Have we come full circle in our funeral practices? Many cultures that embrace their close and inalienable link with the natural environment and have not alienated death from the life cycle have practised natural burials for millennia. From Pacific Islanders to Tibetan Buddhists to the Zoroastrians of Iran and India, these people have been hanging out their dearly departed in tree-tops and mountain ledges, in tepees and on garden tables, and in sinking canoes and drifting rafts, to allow sun, wind, rain and feeders to weather away the remains and return the body to the environment.
Even in Australia, we are not as removed from these practices as we may think. Indigenous Australians followed natural decomposition practices and our early colonial settlers buried their dead in shallow graves in bushland to encourage rapid decomposition of the body.
Lee’s Infinity Burial Suit (aka the Mushroom Death Suit) might just be for you: a fungus that will digest your body and detoxify all the nasties you’d absorbed over your lifetime, ensuring a clean and guilt-free decomposition back into Mother Earth.
In Australia, changing social values and beliefs, as well as financial constraints, have seen cremations exceed burials since 1963 when the Catholic Church conceded to the use of cremation if a traditional burial was not possible. Increasing concern for the environmental impact of traditional funeral practices, and arguably disenchantment with the increasing commercialisation of the funeral industry (the ASX-listed InvoCare owns the majority of the multi-million dollar funeral industry businesses in Australia) are now supporting the trend towards the natural burials.
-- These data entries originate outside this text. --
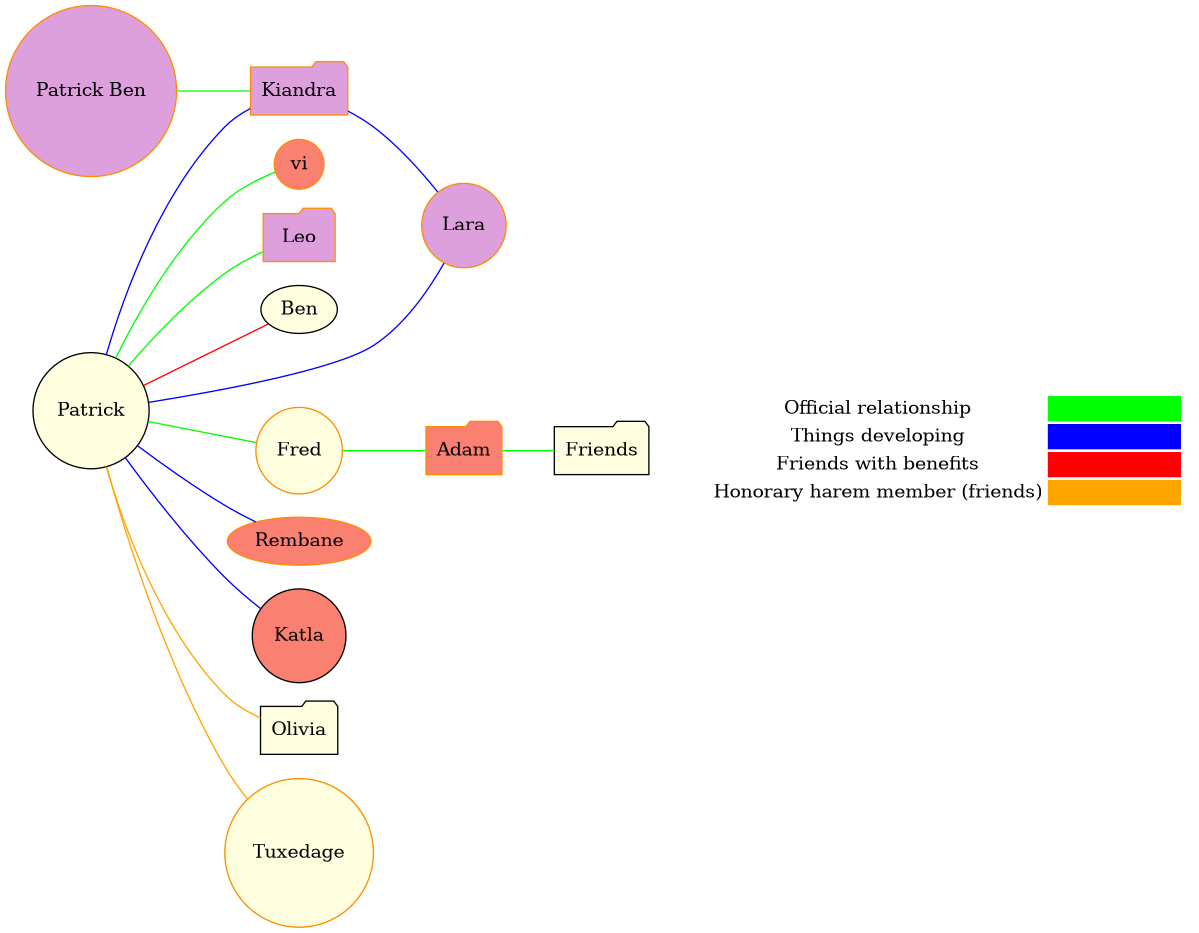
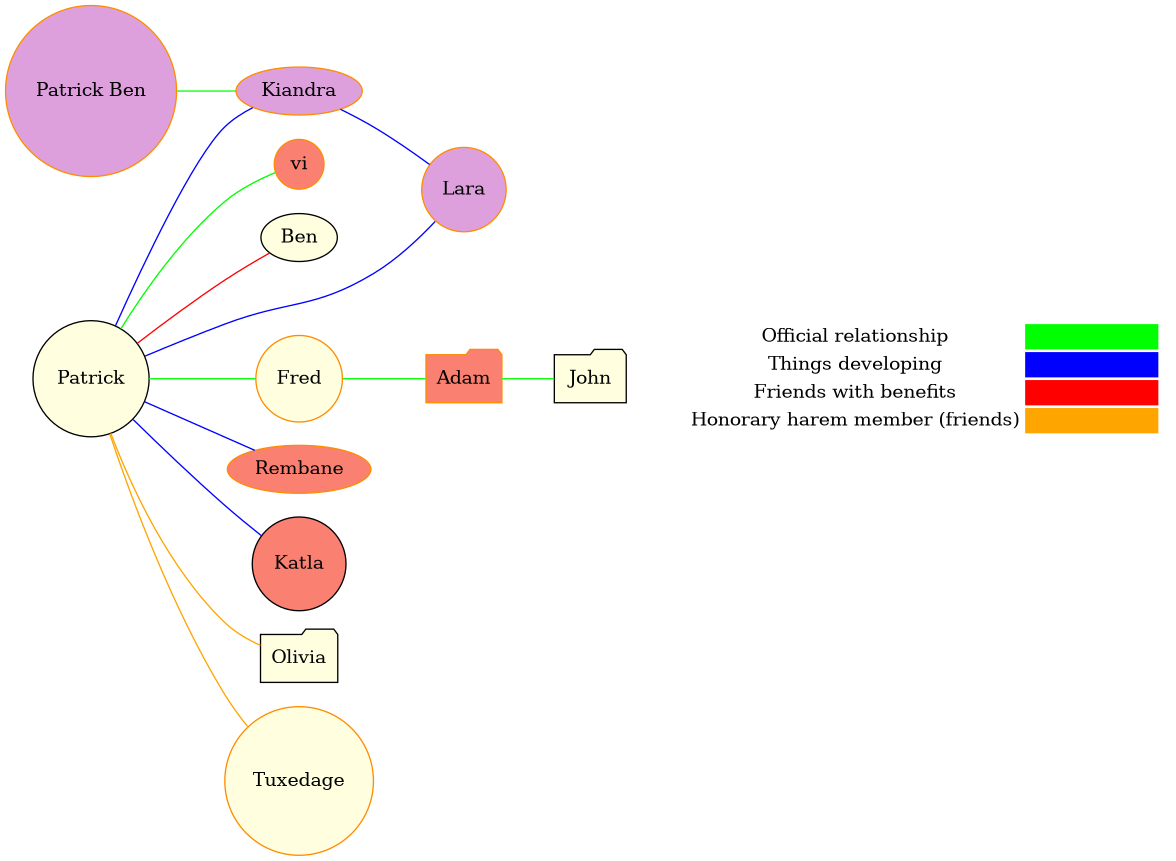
  graph {
    rankdir=LR
    node [shape=circle color=darkorange fillcolor=lightyellow style=filled]
    edge [color=green]
    n1 [label=<       <table border="0">         <tr><td>Official relationship</td><td width="100px" bgcolor="green"></td></tr>         <tr><td>Things developing</td><td width="100px" bgcolor="blue"></td></tr>         <tr><td>Friends with benefits</td><td width="100px" bgcolor="red"></td></tr>         <tr><td>Honorary harem member (friends)</td><td width="100px" bgcolor="orange"></td></tr>       </table>     > shape=none color="" fillcolor="" style=""]
    n2 [color=black label=Patrick]
    n3 [fillcolor=salmon label=vi]
-   n4 [fillcolor=plum label=Leo shape=folder]
    n5 [color=black label=Ben shape=ellipse]
-   n6 [fillcolor=plum label=Kiandra shape=folder]
+   n6 [fillcolor=plum label=Kiandra shape=ellipse]
    n7 [fillcolor=plum label=Lara]
    n8 [label=Fred]
    n9 [fillcolor=salmon label=Rembane shape=ellipse]
    n10 [color=black fillcolor=salmon label=Katla]
    n11 [color=black label=Olivia shape=folder]
    n12 [label=Tuxedage]
    n13 [fillcolor=salmon label=Adam shape=folder]
    n14 [fillcolor=plum label="Patrick Ben"]
-   n15 [color=black label=Friends shape=folder]
+   n15 [color=black label=John shape=folder]
    subgraph sub_1 {
      rank=sink
      n1
    }
    n2 -- n3
-   n2 -- n4
    n2 -- n5 [color=red]
    n2 -- n6 [color=blue]
    n2 -- n7 [color=blue]
    n2 -- n8
    n2 -- n9 [color=blue]
    n2 -- n10 [color=blue]
    n2 -- n11 [color=orange]
    n2 -- n12 [color=orange]
    n6 -- n7 [color=blue]
    n8 -- n13
    n13 -- n15
    n14 -- n6
  }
But I think there’s more to it than wanting to reduce our carbon footprint and give the flick to the industrialised funeral system. Maybe there is a spiritual need of sorts, wherein we can take some comfort in feeling that we ultimately get to re-connect with the environment that enabled our species to have a life in the very first place. Closing the loop? Or simply the satisfaction of making some damned fine compost?